Do You Need Planning Permission or Building Regulations Approval?
Not all improvements to your home will require planning permission or building regulations approval. The Town and Country Planning (General Permitted Development) (England) Order 2015 sets out the types of work you can undertake on your home which either do not require planning permission, referred to as ‘Permitted Development’, or only require ‘prior notification’ (see below).
Before embarking on your project you may wish to contact your Councils Planning Service to find out whether your project will require planning permission, this may be something you can do yourself or you may wish to engage the services of an agent, such as an Architect or Building Surveyor. At this pre-application stage you should seek to establish whether there are any designations affecting your property which could affect whether or not planning permission is required – these include:
The property is subject to an Article 4 direction removing certain permitted development rights
The property is situated in a National Park, Area of Outstanding Natural Beauty or Conservation Area
The building is listed as being of Special Architectural or Historic InterestSeeking pre-application advice from the Council may incur a fee and you may also be asked to provide some details of the design, size and position of any extension proposed, these need not be worked up to the level required for planning applications.

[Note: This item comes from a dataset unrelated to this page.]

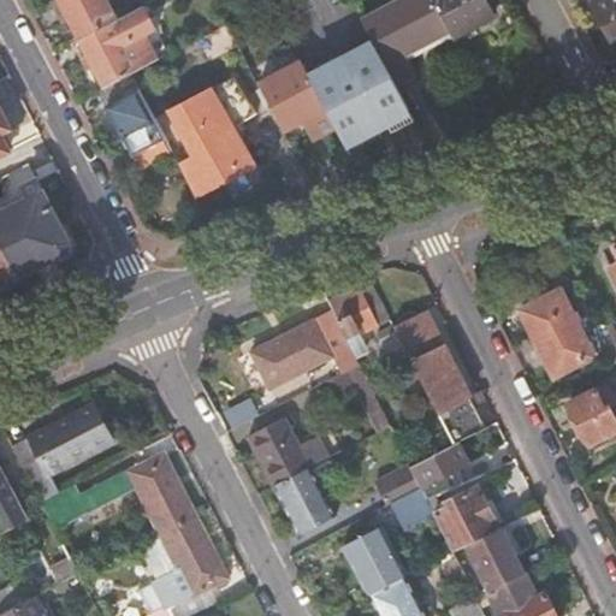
[(105,0),(59,0),(80,40),(111,23),(116,21),(105,0)]
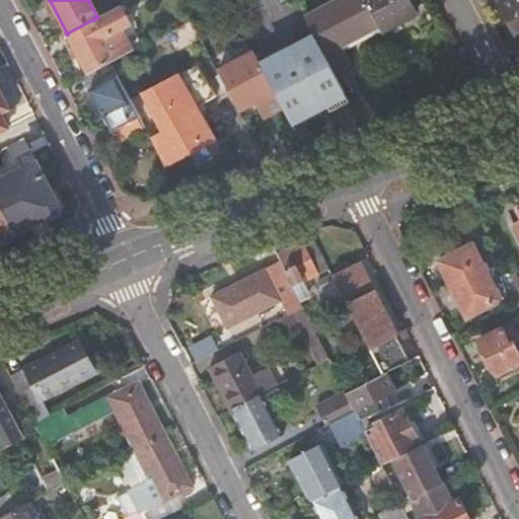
[(336,0),(305,17),(336,74),(352,65),(344,49),(379,28),(364,0),(336,0)]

In seeking pre-application advice on your proposal you may also receive an informal opinion from the planning officer as to whether it is in accord with the Councils planning policies contained in its Development Plan, this advice can cover issues such as design, materials and scale. Sometimes the planning officer might suggest how you can change your proposals so that they are more likely to be approved. However it is important to note this advice is not a firm commitment that planning permission will be forthcoming as it does not involve any consultations of interested parties or notification of neighbours.
Before embarking on your project you may also wish to discuss your ideas with neighbours as they are likely to be informed once an application is submitted to the Council. Earlier dialogue with both the Planning Authority and your neighbours may save both unnecessary work and delays if either the planning officer or neighbours raise concerns over the planning application.
In some instances there may be a covenant on the land or building which restricts its future use. Covenants cannot be disregarded or removed unless this is done by agreement, discharged by the Lands Tribunal or the land comes into single ownership. This is a separate legal regime to planning. The existence of any planning permission does not remove this legal issue, and in some cases a planning permission may not be capable of being implemented without the removal of the covenant.